The Thomson Reuters/University of Michigan's preliminary reading on the overall index on consumer sentiment rose to 83.7 from 76.4 in April, topping economists' expectations for 78.
It was the highest level since July 2007.
Economists will watch to see if the improvement will be confirmed at the end of the month with the final sentiment reading. There has been some volatility lately between the initial and final reports as government austerity takes effect, Barclays wrote.
The cheery attitudes at the beginning of the month were particularly seen among upper-income households.
More consumers gave a favorable view of their personal finances than in anytime since 2007, with the largest gains among households in the upper third of income levels. More respondents also thought the economy would continue to improve in the year ahead.

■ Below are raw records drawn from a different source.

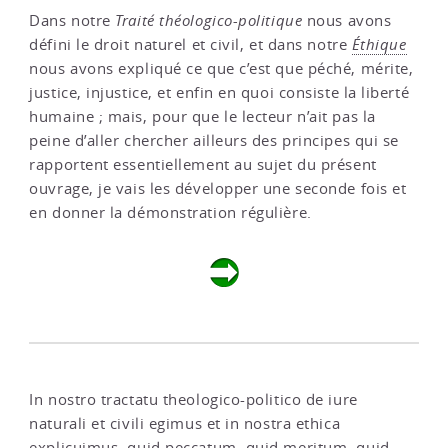
Dans notre
Traité théologico-politique
nous avons
défini le droit naturel et civil, et dans notre
Éthique
nous avons expliqué ce que c’est que péché, mérite,
justice, injustice, et enfin en quoi consiste la liberté
humaine ; mais, pour que le lecteur n’ait pas la
peine d’aller chercher ailleurs des principes qui se
rapportent essentiellement au sujet du présent
ouvrage, je vais les développer une seconde fois et
en donner la démonstration régulière.
In nostro tractatu theologico-politico de iure
naturali et civili egimus et in nostra ethica
explicuimus, quid peccatum, quid meritum, quid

Higher earners more frequently reported having less debt and higher asset values, though consumers were still not that much more optimistic they would see higher income in the year ahead.
Upper income households are more likely to be invested and therefore reap the benefits of the stock market rally, which has taken the market to record highs this year. Since the beginning of 2013, the benchmark S&P 500 is up about 16 percent.
The rise in stocks may also be offsetting any hit to consumers following the expiration of the payroll tax holiday at the beginning of the year, which raised taxes for many Americans.
"For (upper income) people, the payroll tax and gasoline prices didn't really matter much, but stock prices and home prices rising, that's a big, big plus," said Brown.
The barometer of current economic conditions jumped to 97.5 from 89.9, the highest since October 2007, while the gauge of consumer expectations gained to 74.8 from 67.8.
Shopping plans were similarly encouraging, with the gauge of buying attitudes for durable goods rising to 148 from 137. Consumer activity accounts for about two-thirds of the economy.
"Changes in confidence don't always filter through into changes in spending, but the omens are good," said Amna Asaf, economist at Capital Economics.
Friday's reports gave a boost to stocks with Wall Street trading higher in the late-morning. The dollar rose against the euro and yen shortly after the data, while Treasuries prices fell further.
A separate report from the Conference Board showed its Leading Economic Index increased 0.6 percent to 95.0 last month, the highest level since June 2008. The index had slipped 0.2 percent in March.
Economists polled by Reuters had expected the index to rise only 0.2 percent in April.